Assignment: Return the stretch of the narrowboat diary starting at "In the evening" and ending at "back to Jubilee.", copied word for word.

Document passage:
+ + + +

The next day (Wednesday) we called in at Weltonfield Narrowboats and filled the tank. It took just 83 litres. Another surprise. This meant that the capacity was only about 96 litres or 20 gallons. Now I know the capacity I will be careful not to let it get too low in the future. I hate to think how much crud is now blocking the fuel filter. Better change it very soon, I think.

Oh - the fuel from Weltonfield was the most expensive I've bought on the waterways at £1.00 per litre base price. Self declaration was allowed, though, and it got us out of trouble, so I'm not complaining.

And the reason for running out? Aside from the unusually small tank - I believe most narrowboats are built with 200 litre tanks - I had neglected to take into account the diesel used for heating. I'm now sure that no-one had stolen any, which was my first thought. (Must get a locking fuel cap.)

Wednesday 28 May 2014

Crick 2014 - being there

Last Saturday Jan and I drove down to West Sussex for our nephew's wedding. It was an excellent occasion, and we left at about 2030 to drive up to Crick. The obvious route involved a lot of motorway driving, which is not my favourite. My heart sank when the sat nav indicated, once I'd turned onto the M1 from the M25, that it was to be 58 miles before the next instruction from it, but at least the roads were clear. One advantage of going at that time on a Bank Holiday weekend.

We parked up on the verge opposite the short track to Bridge 15, took our things, and walked to the boat, getting there at about 2330.

The next day, Sunday, we both cycled along the towpath in warm sunshine to the temporary footbridge. The towpath was rather muddy and slippery in places - we learnt that Crick had received a battering from hail while we were enjoying ourselves down south. (We had rain there, too, but no ice.) I locked our bikes under the bridge and walked into the show site. Everything was laid out as in previous years, so we were able to go straight to the beer tent where the Boaters' Christian Fellowship service was about to take place. I went on stage to play my recorder as part of the band, and Jan hovered just outside the marquee to give service sheets to people coming in. The service went well, even though I had to give up trying to play as I couldn't hear myself above the rest of the band. (Hmm. Perhaps I can rig some sort of personal foldback via headphones next time. I'll have to experiment.)

After that we went to the BCF stand to do a stint "on duty". In the afternoon I was pleased to spot the Herbies, and very pleased to be invited for tea and cake, and even more pleased when they said that the TV would have to be on for the Monaco Grand Prix. (Kath, I hope our presence with the inevitable social chit-chat didn't spoil your viewing too much. I know what it's like when you're trying to concentrate on something and you can't.)

In the evening we were invited for a meal with Adrian and Chris on board Bendithion. Thanks for the fellowship and food. Later I went to the beer tent for some beer this time, and to catch the last of the Big O and the Traveling Wilburys (I think the American spelling is correct). The Herbies' granddaughter Grace was enjoying dancing with Kath (I didn't see Neil on the dance floor, though). They went as soon as the band had played their final number, and then I joined Charles and Carole from BCBM for a bit before they, too, disappeared. I got the message, and went back to Jubilee.

At some point over the weekend, I think it might have been on the Sunday, Jan tripped over a tree root on the towpath going back to the boat with a couple of bags of shopping. She hadn't fancied cycling again, even though the towpath had dried out a bit. She went flying - fortunately not into the cut - and bruised her ribs. Ouch. (This is still painful three days later.)

+ + + +

Data:
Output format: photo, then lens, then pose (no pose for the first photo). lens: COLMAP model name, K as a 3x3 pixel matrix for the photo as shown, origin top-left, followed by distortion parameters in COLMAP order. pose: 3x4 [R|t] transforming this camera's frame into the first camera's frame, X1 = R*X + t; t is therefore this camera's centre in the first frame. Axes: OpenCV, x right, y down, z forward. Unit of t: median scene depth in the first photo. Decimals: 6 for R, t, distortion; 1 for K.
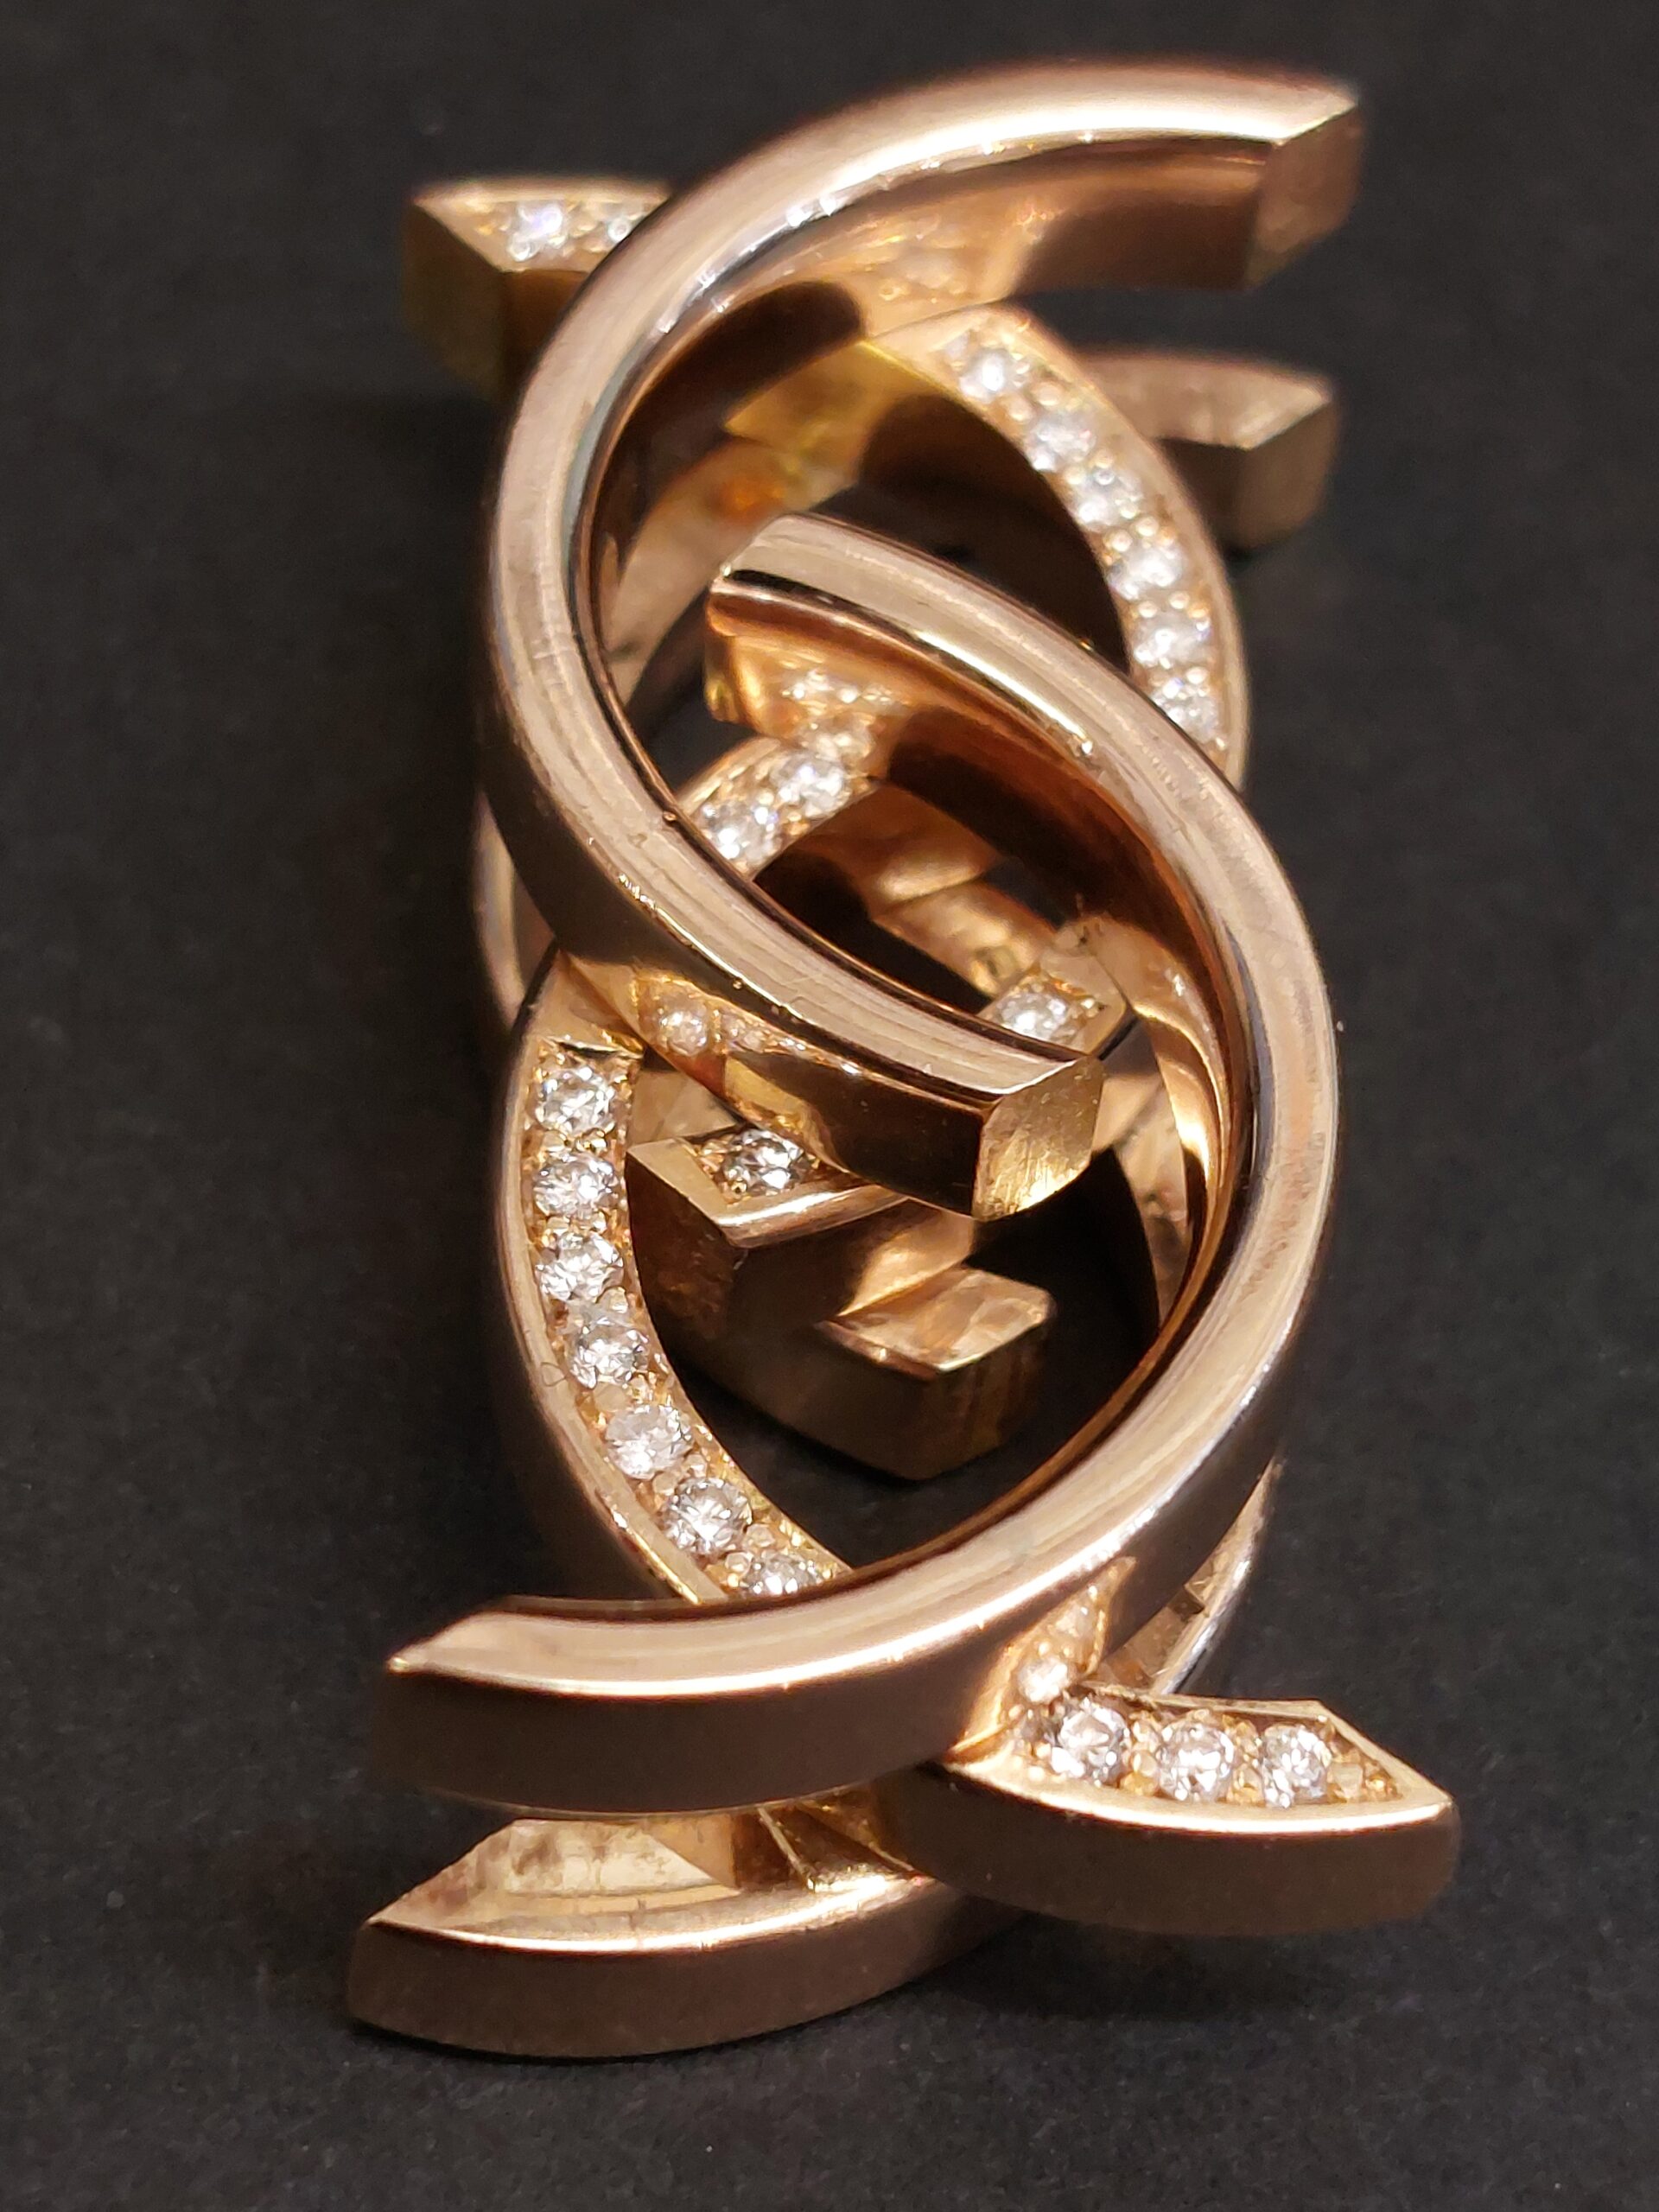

+ + + +

Problem solution:
In the evening we were invited for a meal with Adrian and Chris on board Bendithion. Thanks for the fellowship and food. Later I went to the beer tent for some beer this time, and to catch the last of the Big O and the Traveling Wilburys (I think the American spelling is correct). The Herbies' granddaughter Grace was enjoying dancing with Kath (I didn't see Neil on the dance floor, though). They went as soon as the band had played their final number, and then I joined Charles and Carole from BCBM for a bit before they, too, disappeared. I got the message, and went back to Jubilee.